I PROTAGONISTI – Le scoperte più importanti le stanno realizzando non le grandi compagnie integrate (le IOC) come Shell o Exxon, bensì piccole e medie società come Anandarko e Tullow, grazie alla loro maggior propensione al rischio e superiore agilità di manovra nella scelta dei siti e nell’innovazione tecnica e concettuale (il campo petrolifero Jubilee, al largo del Ghana, è situato in una regione in realtà già esplorata in passato, dove si è deciso di procedere secondo una diversa rappresentazione della geologia dell’area, e con tecnologie nuove). Alcune di queste sono però compagnie locali (sia indipendenti, come la nigeriana Oando, che nazionali – come Sonangol), che hanno raccolto e messo a frutto le competenze, il capitale umano locale creato in anni di sfruttamento delle risorse ad opera delle grandi compagnìe internazionali. Si tratta di realtà industriali solide e dinamiche, capaci di aggiudicarsi licenze anche in paesi esteri, e in grado di rafforzare il potere contrattuale dei rispettivi governi nelle trattative con le majors degli idrocarburi (in quanto alternativa possibile).

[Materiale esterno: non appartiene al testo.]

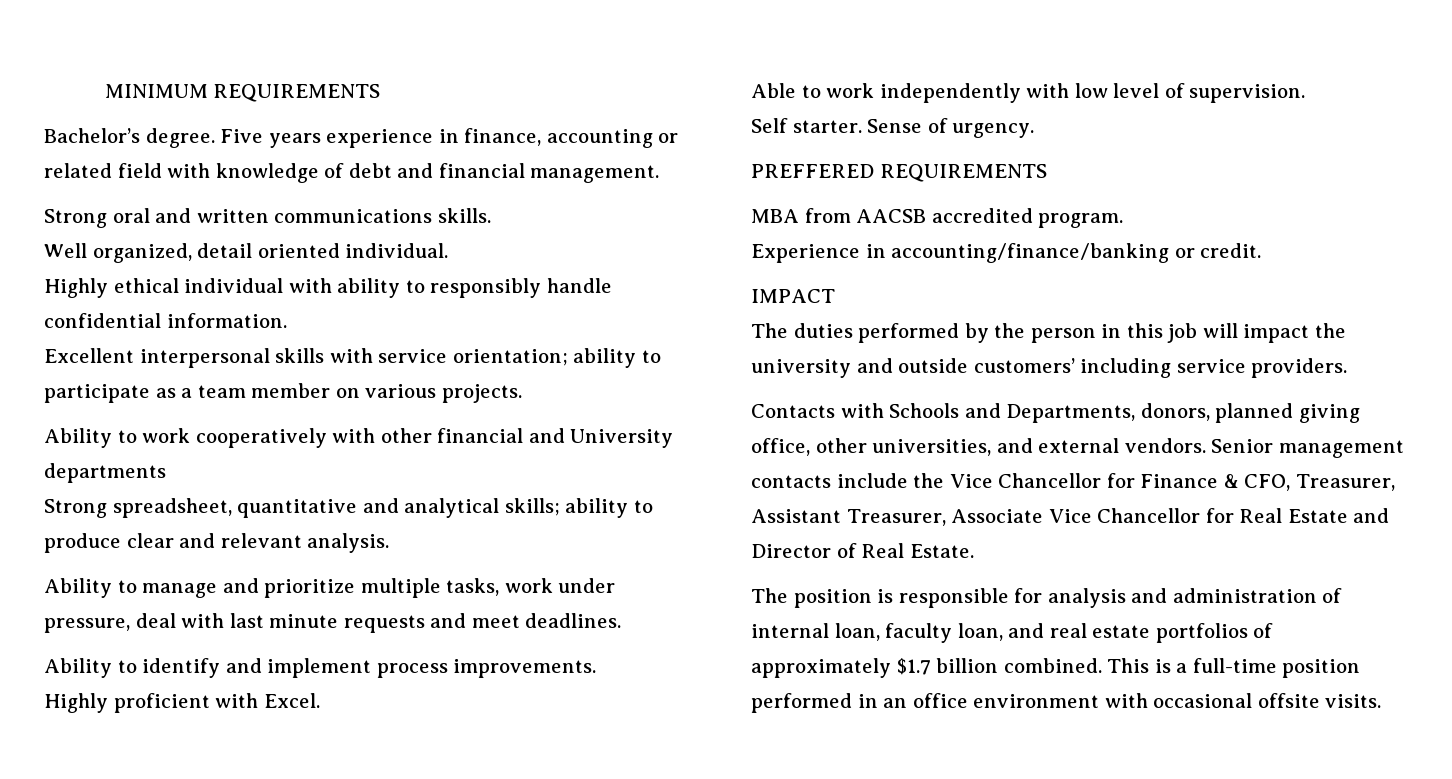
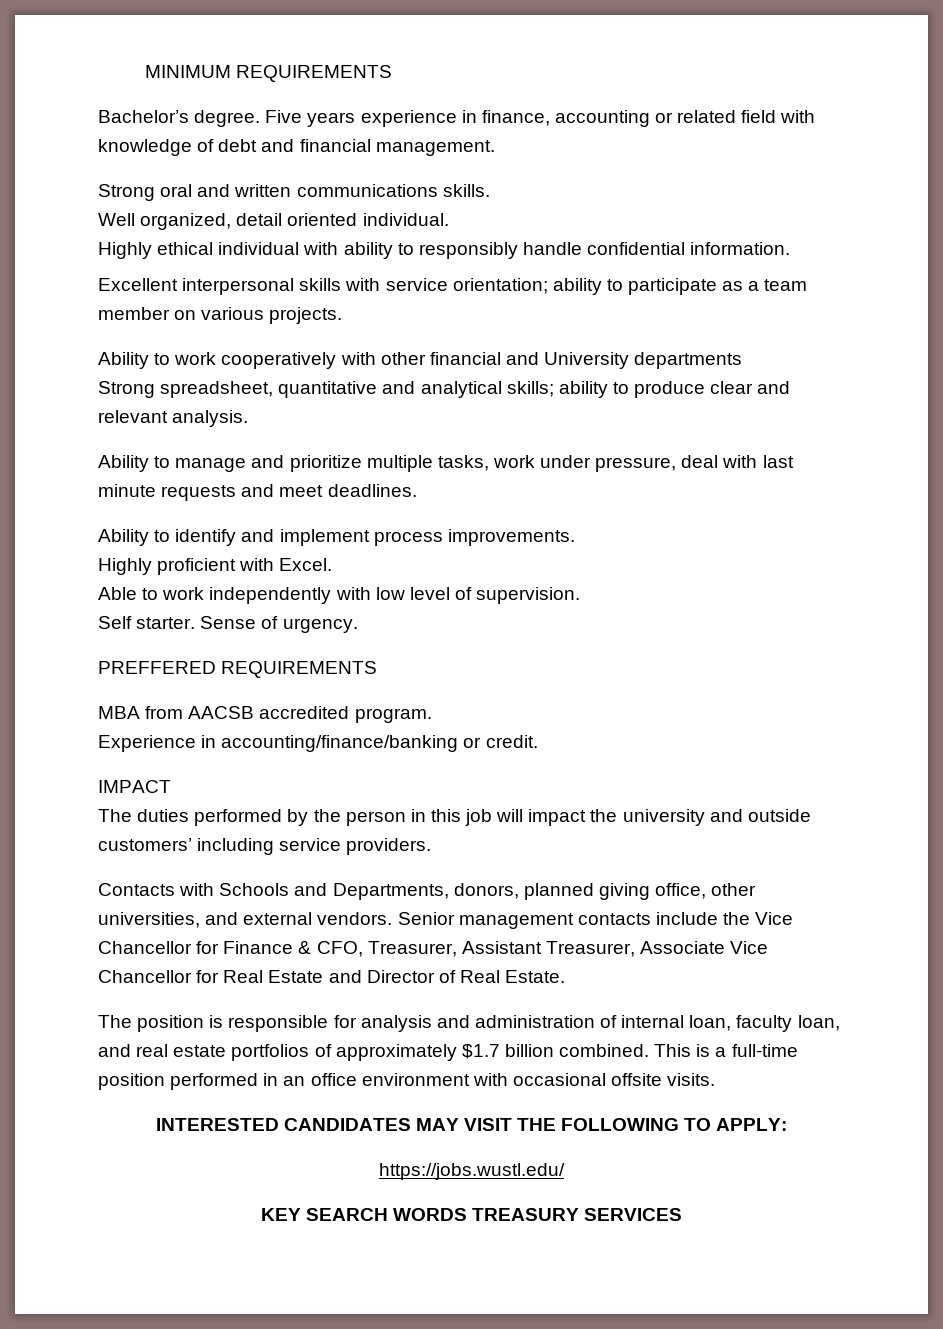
(1382, 701) none -> [155,1118,788,1131] [379,1163,565,1180] [260,1208,683,1221] // INTERESTED CANDIDATES MAY VISIT THE FOLLOWING TO APPLY: // https://jobs.wustl.edu/ // KEY SEARCH WORDS TREASURY SERVICES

Il secondo aspetto strutturale è che l’entrata in scena delle società asiatiche (Cina, India, Giappone, Corea del Sud), brasiliane e russe ha creato un quadro di notevole concorrenza dal lato della domanda, nell’upstream degli idrocarburi; una condizione potenzialmente molto favorevole ai paesi esportatori. In particolare le compagnie asiatiche sono mosse da una domanda energetica, nei rispettivi paesi, esorbitante e in crescita tumultuosa, dispongono di notevoli capacità finanziarie (amplissime nel caso cinese), e rispondono a governi meno propensi (ancora la Cina) a condizionarne la libertà di movimento a vincoli di opportunità politica e inerenti alle relazioni internazionali o agli auspici dell'Onu. Grande attenzione, e grandi speranze nei governi e nei paesi produttori del continente, aveva suscitato la politica di oil for infrastructures inaugurata in Africa dai paesi asiatici circa un decennio fa. Eppure il bilancio risulta essere relativamente magro, e soprattutto contradditorio: ricco e positivo per entrambe le parti in Angola, pressochè nullo e molto travagliato da opzioni saltate e progetti annullati in Nigeria.

L'INTERESSE EUROPEO – Tutto questo deve pur essere considerato nell’ottica degli interessi europei, per cui tutto quanto può produrre sviluppo autonomo e durevole all’Africa, aumentarne l’integrazione economica interna e con l’Unione, ridurne l’emorragia migratoria, è da promuove e sostenere. Non si tratta solo di governare la pressione demografica: lo stabilirsi di un’Eurafrica dell’energia negli idrocarburi può essere il precursore della futura integrazione nel campo delle energie rinnovabili, cui già mirano alcuni progetti comunitari (come Desertec). E’ inoltre interesse generale l’affermarsi del soft power europeo nel continente nero, come moneta buona che può scacciare altre più pericolose egemonie o influenze (come quella russo-nucleare, o – peggio ancora – quella iraniana).